My sainted wife was scheduled to meet a previously unknown relative in the form of a small child.  Since they live about 800 miles away from us, the trip is not convenient for anyone involved.



Five years past and this tyke and his Mom were finally “in the area,” staying about only 200 away.  She thought this was a good opportunity to make her move to become acquainted with the remainder of her already sparse family.



She was going solo on this mission.  Gifts were in order.  We set off to find the perfect offerings for a pleasant visit.



Since neither my sainted wife nor I have children, we are absolutely clueless as to what children like or dislike.  This is clear when children of friends stop by and she wants to give the kiddies a glass of scotch rather than lemonade.  But I digress.



A stop at the toy section revealed my true age when 98% of the goods were unidentifiable to me.  In fact, the only items I did recognize were bicycles and a deck of cards.



As a child myself, I was given a stick and an old spatula to play in the dirt around the garden.  I constructed roads, made guard rails, and pushed little toy cars around as a way to occupy my mush-brain years.
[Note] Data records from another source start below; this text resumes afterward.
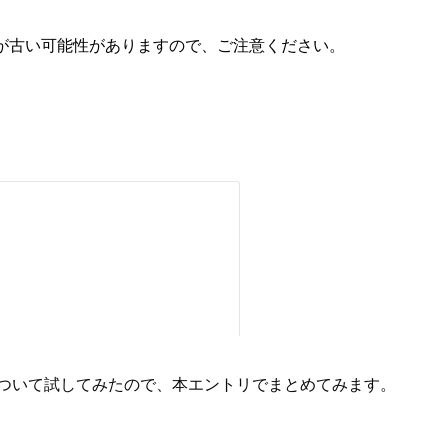
が古い可能性がありますので、ご注意ください。
ついて試してみたので、本エントリでまとめてみます。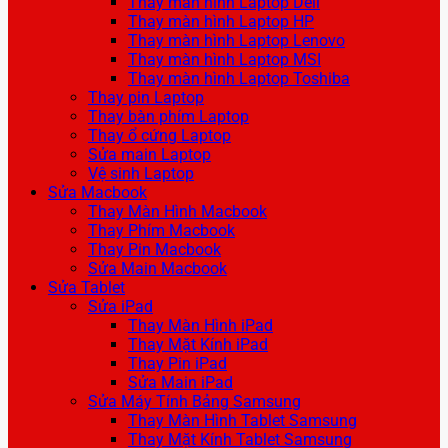
Thay màn hình Laptop Dell
Thay màn hình Laptop HP
Thay màn hình Laptop Lenovo
Thay màn hình Laptop MSI
Thay màn hình Laptop Toshiba
Thay pin Laptop
Thay bàn phím Laptop
Thay ổ cứng Laptop
Sửa main Laptop
Vệ sinh Laptop
Sửa Macbook
Thay Màn Hình Macbook
Thay Phím Macbook
Thay Pin Macbook
Sửa Main Macbook
Sửa Tablet
Sửa iPad
Thay Màn Hình iPad
Thay Mặt Kính iPad
Thay Pin iPad
Sửa Main iPad
Sửa Máy Tính Bảng Samsung
Thay Màn Hình Tablet Samsung
Thay Mặt Kính Tablet Samsung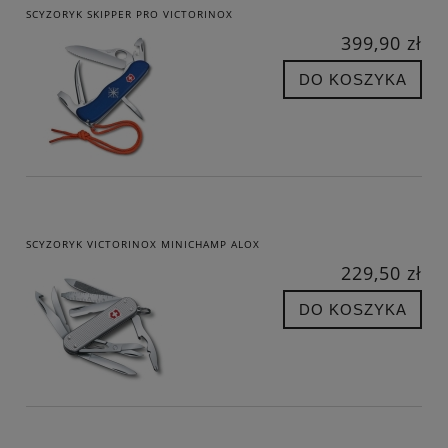
SCYZORYK SKIPPER PRO VICTORINOX
399,90 zł
DO KOSZYKA
SCYZORYK VICTORINOX MINICHAMP ALOX
229,50 zł
DO KOSZYKA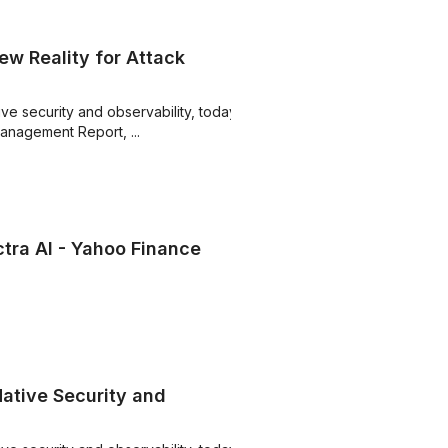
ew Reality for Attack
ive security and observability, today
anagement Report, ...
tra AI - Yahoo Finance
Native Security and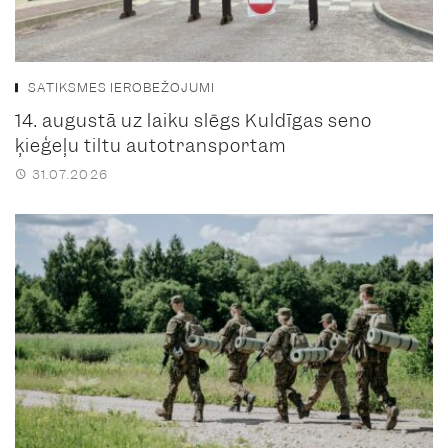
SATIKSMES IEROBEŽOJUMI
14. augustā uz laiku slēgs Kuldīgas seno
ķieģeļu tiltu autotransportam
31.07.2026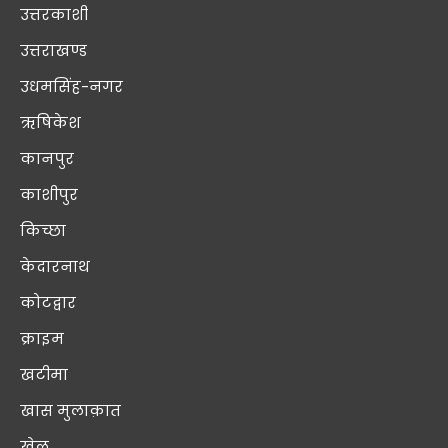
उत्तरकाशी
उत्तराखण्ड
उधमसिंह-नगर
ऋषिकेश
कानपुर
काशीपुर
किच्छा
केदारनाथ
कोटद्वार
क्राइम
खटीमा
खास मुलाक़ात
खेल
Of course I had an Erector Set, but was not allowed to play with it, lest I lose those teeny nuts and bolts that were needed to secure the steel girders together.  Yes, the parts were made from real steel with parts that anyone of any age was able to swallow.  But few did because they were important to the construction process.
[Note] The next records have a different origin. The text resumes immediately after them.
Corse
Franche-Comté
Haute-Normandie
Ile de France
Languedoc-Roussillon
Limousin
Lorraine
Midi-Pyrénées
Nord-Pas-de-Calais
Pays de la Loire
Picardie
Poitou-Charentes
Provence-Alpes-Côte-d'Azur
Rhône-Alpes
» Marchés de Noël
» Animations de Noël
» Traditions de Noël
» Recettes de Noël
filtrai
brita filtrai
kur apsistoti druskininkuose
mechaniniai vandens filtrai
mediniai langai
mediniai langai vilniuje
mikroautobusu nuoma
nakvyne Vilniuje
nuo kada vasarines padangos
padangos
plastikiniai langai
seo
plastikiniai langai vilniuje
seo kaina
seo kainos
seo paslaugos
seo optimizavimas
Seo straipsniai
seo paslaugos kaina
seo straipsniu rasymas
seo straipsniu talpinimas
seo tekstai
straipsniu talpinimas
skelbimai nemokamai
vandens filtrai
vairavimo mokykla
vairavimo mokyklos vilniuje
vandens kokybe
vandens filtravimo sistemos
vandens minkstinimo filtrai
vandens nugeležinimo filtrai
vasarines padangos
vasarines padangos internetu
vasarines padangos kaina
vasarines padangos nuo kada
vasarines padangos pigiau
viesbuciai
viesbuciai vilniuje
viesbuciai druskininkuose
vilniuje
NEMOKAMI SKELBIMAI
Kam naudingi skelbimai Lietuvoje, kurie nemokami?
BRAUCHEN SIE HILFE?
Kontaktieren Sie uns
In any case, the closest thing to an Erector Set we could find were Legos.  Legos are plastic – made from oil by-products – and sold to environmentalists who want the world to stop oil drilling.



Evidently there are many kits available for purchase to enable children to build upon to create cities, complete with jets, emergency vehicles, and boats.
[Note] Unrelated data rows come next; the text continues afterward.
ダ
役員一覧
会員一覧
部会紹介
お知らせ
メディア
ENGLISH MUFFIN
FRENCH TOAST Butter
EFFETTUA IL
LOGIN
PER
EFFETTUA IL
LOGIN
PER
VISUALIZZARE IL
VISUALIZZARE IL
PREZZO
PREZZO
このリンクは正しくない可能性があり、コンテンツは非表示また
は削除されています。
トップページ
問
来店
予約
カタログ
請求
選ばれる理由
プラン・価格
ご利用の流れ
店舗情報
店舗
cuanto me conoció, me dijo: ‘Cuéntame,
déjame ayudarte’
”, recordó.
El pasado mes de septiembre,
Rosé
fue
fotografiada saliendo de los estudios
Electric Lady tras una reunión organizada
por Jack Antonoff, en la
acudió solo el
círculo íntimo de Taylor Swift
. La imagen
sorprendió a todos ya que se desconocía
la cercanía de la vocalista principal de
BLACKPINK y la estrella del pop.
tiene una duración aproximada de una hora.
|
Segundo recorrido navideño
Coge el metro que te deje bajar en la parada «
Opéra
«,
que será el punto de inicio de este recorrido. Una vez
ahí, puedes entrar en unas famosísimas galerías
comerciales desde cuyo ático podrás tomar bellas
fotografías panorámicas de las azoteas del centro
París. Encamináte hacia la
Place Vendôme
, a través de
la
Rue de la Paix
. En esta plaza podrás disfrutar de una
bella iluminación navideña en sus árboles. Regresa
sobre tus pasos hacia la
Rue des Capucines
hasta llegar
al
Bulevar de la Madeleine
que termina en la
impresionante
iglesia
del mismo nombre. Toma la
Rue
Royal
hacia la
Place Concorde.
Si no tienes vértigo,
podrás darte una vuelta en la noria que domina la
One item of interest was a pretty large Lego add-on set called Lego Prison Island.  That caught my attention because of the content and because it was on sale.



It seems as though once Lego cities are built, Lego people – also sold separately – can be purchased to make things more realistic.  Crowded streets with Lego people crossing against the light, Lego people throwing trash on the Lego sidewalks, and Lego bus drivers missing Lego passengers at Lego bus stops all add to the reality.



With a well-equipped Lego city, I suppose one could expect Lego people to resort to a life of Lego crime.  In such a place, the down-trodden folks living in the Lego slum might resort to building a Lego meth lab.



Before long, the meth junkies would likely begin burglarizing Lego cars and stealing the Lego car radios to pawn them to get a few Lego bucks to buy more Lego dope.  Eventually, a Lego street gang would start a Lego turf war resulting in many Lego people deaths.



The dead would go the Lego Morgue.



Through the Lego Courthouse, these Lego miscreants would be subject to trial.  Those convicted would be remanded to the aforementioned Lego Prison Island.



Inside the prison were little Lego prisoners replete with prison stripes.  I didn’t see any prison showers or prison shanks but, they’re likely available at an extra cost.



No wonder why kids have it good today.